Enfin, les forêts sont des habitats pour de nombreuses espèces. Elles abritent plus de 80% de la biodiversité terrestre. Par exemple, la forêt tropicale de Bornéo, la plus ancienne forêt tropicale du monde, abrite plus de 10 000 espèces végétales différentes.
Malheureusement, les forêts du monde sont en danger. La déforestation, principalement due à l’agriculture et à l’exploitation du bois, menace ces écosystèmes uniques. Il est donc urgent de prendre des mesures pour protéger ces forêts et préserver la biodiversité qu’elles abritent.
En conclusion, les forêts sont des acteurs clés de la lutte contre le changement climatique. Leur protection doit être une priorité pour tous les pays du monde.
L’homme et la forêt : une relation à réinventer
L’histoire de l’homme est intimement liée à celle de la forêt. Depuis des millénaires, les forêts fournissent à l’homme du bois pour se chauffer, construire des abris, des outils, des navires. Elles lui offrent aussi de la nourriture, des plantes médicinales, et bien d’autres ressources.
Mais au fil du temps, la relation entre l’homme et la forêt a évolué. Avec l’augmentation de la population et le développement des technologies, l’homme a commencé à exploiter les forêts de manière intensive. La déforestation est devenue un problème majeur, menaçant la survie de nombreuses espèces et contribuant au changement climatique.
Aujourd’hui, nous prenons conscience de l’importance de préserver nos forêts. De nombreuses initiatives sont mises en place pour lutter contre la déforestation et promouvoir une gestion durable des forêts. Par exemple, l’organisation non gouvernementale OneTreePlanted, en collaboration avec NIKIN, plante un arbre pour chaque produit vendu.
Cependant, ces efforts restent insuffisants face à l’ampleur du défi. Selon le Fonds mondial pour la nature (WWF), près de 20% de la forêt amazonienne, la plus grande forêt tropicale du monde, a disparu en moins de 50 ans. Et chaque année, ce sont 10 millions d’hectares de forêt qui sont perdus, soit l’équivalent de la superficie de la Corée du Sud.

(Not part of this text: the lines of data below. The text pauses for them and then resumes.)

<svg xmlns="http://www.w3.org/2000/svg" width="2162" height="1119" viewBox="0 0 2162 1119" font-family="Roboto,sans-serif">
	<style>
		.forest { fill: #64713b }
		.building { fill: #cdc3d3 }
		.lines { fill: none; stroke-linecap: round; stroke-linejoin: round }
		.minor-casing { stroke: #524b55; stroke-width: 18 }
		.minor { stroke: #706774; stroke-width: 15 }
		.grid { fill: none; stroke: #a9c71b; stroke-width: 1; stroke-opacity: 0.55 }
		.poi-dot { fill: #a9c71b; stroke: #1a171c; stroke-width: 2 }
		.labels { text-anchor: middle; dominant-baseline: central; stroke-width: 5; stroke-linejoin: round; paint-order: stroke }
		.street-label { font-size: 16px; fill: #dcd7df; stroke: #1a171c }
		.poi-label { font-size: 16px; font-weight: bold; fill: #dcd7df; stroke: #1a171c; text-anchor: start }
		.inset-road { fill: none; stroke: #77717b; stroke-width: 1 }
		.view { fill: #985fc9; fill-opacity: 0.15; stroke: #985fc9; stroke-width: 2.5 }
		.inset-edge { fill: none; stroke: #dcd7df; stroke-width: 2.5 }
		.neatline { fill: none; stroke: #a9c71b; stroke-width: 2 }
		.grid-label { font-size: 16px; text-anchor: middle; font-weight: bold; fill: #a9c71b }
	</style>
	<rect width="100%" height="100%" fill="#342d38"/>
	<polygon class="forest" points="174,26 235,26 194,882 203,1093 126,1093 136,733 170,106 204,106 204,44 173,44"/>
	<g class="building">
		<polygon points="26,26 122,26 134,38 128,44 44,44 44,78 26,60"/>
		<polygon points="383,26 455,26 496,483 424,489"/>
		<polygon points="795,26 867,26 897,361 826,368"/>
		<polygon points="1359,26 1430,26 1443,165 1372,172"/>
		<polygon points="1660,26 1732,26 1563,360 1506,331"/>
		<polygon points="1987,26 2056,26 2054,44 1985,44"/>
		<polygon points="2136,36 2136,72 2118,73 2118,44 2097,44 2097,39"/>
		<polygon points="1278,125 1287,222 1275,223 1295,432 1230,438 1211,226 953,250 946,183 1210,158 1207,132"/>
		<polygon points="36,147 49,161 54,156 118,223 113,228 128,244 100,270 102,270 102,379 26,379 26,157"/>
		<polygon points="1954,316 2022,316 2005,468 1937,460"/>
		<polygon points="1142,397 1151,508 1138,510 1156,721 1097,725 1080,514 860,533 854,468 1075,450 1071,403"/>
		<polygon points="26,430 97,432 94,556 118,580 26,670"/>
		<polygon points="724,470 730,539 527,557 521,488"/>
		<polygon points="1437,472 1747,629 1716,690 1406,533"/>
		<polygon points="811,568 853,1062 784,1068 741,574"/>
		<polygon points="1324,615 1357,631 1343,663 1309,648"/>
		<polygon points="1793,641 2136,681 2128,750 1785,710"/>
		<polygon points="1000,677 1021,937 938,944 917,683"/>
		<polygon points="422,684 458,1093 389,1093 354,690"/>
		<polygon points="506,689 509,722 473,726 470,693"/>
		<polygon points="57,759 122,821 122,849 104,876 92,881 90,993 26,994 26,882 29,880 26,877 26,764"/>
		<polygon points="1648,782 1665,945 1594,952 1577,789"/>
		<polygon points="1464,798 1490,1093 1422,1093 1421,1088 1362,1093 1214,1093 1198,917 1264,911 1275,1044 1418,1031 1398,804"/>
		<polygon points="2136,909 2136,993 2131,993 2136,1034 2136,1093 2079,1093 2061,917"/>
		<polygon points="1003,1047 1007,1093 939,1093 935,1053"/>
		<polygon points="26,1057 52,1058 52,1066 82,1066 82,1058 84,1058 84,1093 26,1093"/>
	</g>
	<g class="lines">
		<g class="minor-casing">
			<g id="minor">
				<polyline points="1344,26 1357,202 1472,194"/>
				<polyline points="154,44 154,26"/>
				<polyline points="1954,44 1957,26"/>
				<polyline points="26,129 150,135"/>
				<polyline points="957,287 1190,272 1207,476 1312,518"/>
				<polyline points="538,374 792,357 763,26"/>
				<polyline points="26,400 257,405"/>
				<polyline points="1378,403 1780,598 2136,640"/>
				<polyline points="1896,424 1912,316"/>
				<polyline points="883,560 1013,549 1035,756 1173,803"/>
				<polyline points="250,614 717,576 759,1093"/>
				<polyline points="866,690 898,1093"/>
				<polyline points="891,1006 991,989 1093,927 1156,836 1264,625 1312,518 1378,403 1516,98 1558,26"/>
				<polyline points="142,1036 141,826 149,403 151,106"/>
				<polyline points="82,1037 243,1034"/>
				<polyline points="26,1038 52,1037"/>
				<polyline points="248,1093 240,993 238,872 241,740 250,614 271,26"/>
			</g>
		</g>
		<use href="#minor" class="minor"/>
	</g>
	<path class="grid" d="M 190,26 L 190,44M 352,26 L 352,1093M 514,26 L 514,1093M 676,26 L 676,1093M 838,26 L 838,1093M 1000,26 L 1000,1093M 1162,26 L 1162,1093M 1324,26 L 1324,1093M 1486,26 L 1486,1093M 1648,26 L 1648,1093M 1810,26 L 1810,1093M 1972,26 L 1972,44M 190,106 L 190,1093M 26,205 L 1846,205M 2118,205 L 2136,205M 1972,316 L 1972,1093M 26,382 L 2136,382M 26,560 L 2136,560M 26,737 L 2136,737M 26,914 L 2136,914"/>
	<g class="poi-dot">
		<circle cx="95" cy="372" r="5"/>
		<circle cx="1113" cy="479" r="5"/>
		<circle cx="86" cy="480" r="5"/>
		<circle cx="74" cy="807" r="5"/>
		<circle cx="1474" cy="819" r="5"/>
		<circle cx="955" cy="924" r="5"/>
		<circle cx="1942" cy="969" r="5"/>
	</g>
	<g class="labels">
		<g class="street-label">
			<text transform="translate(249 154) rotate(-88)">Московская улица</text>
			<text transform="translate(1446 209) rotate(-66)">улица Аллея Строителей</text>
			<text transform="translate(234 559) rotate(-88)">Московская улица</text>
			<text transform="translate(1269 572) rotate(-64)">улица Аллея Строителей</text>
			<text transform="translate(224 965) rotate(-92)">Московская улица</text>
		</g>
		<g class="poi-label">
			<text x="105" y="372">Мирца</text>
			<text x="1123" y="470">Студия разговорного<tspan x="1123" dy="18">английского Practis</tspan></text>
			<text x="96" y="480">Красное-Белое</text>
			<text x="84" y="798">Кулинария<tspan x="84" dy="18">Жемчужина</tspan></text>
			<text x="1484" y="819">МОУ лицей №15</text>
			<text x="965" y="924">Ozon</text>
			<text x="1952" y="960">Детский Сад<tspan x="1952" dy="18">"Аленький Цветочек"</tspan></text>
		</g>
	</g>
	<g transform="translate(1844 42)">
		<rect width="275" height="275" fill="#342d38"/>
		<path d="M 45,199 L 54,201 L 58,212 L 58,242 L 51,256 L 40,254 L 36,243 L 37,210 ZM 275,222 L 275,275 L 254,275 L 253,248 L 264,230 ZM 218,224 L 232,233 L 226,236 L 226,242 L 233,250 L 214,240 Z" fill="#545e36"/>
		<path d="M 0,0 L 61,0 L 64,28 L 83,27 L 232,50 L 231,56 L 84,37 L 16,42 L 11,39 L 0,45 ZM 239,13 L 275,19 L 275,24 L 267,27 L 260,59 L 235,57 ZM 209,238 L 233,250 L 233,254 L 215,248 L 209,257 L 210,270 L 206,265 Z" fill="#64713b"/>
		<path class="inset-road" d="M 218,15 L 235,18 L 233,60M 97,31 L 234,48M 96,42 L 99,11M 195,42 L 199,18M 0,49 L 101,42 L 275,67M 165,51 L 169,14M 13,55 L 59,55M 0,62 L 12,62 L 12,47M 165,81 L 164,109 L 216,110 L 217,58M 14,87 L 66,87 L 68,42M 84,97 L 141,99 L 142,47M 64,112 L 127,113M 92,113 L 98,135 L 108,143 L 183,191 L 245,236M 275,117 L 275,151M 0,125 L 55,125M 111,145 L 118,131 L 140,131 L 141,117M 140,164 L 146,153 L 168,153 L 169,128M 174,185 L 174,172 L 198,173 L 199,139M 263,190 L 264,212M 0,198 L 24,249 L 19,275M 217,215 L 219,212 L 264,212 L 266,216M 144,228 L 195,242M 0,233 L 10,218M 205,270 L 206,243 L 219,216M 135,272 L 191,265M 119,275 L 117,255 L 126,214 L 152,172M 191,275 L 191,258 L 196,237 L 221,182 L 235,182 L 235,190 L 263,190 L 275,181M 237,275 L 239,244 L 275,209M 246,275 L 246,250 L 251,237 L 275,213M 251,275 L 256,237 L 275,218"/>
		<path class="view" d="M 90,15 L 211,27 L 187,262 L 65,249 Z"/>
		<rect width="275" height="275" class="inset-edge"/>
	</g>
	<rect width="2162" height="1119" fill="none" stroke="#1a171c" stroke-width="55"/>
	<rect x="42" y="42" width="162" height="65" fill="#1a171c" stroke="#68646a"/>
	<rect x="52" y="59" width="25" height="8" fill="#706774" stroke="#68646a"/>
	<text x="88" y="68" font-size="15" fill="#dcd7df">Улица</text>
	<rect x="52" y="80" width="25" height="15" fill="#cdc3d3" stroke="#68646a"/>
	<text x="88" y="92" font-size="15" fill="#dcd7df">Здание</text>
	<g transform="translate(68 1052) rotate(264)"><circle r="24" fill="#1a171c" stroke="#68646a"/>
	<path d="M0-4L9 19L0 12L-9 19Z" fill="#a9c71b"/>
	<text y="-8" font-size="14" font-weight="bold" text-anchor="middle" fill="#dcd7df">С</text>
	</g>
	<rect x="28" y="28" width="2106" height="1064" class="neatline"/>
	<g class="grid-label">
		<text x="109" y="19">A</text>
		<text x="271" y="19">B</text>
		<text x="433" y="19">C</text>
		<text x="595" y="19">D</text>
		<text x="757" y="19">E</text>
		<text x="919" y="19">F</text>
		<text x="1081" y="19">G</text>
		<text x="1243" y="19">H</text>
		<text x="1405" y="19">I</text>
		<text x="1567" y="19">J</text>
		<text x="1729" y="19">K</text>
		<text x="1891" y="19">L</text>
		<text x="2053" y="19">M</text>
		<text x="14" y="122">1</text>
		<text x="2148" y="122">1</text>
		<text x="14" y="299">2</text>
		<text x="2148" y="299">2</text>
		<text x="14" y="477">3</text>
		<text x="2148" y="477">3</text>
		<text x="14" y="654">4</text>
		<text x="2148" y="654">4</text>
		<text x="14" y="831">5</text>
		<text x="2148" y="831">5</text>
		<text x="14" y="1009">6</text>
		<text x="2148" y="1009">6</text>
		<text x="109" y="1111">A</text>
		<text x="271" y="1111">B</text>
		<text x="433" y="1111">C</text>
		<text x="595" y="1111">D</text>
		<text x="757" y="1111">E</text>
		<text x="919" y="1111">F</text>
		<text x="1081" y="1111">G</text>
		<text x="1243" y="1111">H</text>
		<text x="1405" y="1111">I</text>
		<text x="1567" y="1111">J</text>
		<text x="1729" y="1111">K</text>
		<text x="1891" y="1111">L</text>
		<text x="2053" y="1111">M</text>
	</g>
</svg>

Pour inverser cette tendance, il est nécessaire de repenser notre relation avec la forêt. Au lieu de la voir comme une simple ressource à exploiter, nous devons la considérer comme un écosystème vivant, dont la santé est essentielle à notre propre survie.
Cela implique de changer nos modes de consommation et de production. Par exemple, en privilégiant les produits issus de forêts gérées de manière durable, ou en réduisant notre consommation de viande, dont l’élevage est l’une des principales causes de déforestation.
Cela passe aussi par l’éducation et la sensibilisation. Il est essentiel de faire comprendre à tous, et en particulier aux jeunes, l’importance des forêts et les menaces qui pèsent sur elles.
Enfin, la protection des forêts doit être une priorité politique. Les gouvernements ont un rôle clé à jouer, en mettant en place des politiques de protection des forêts et en luttant contre la déforestation illégale.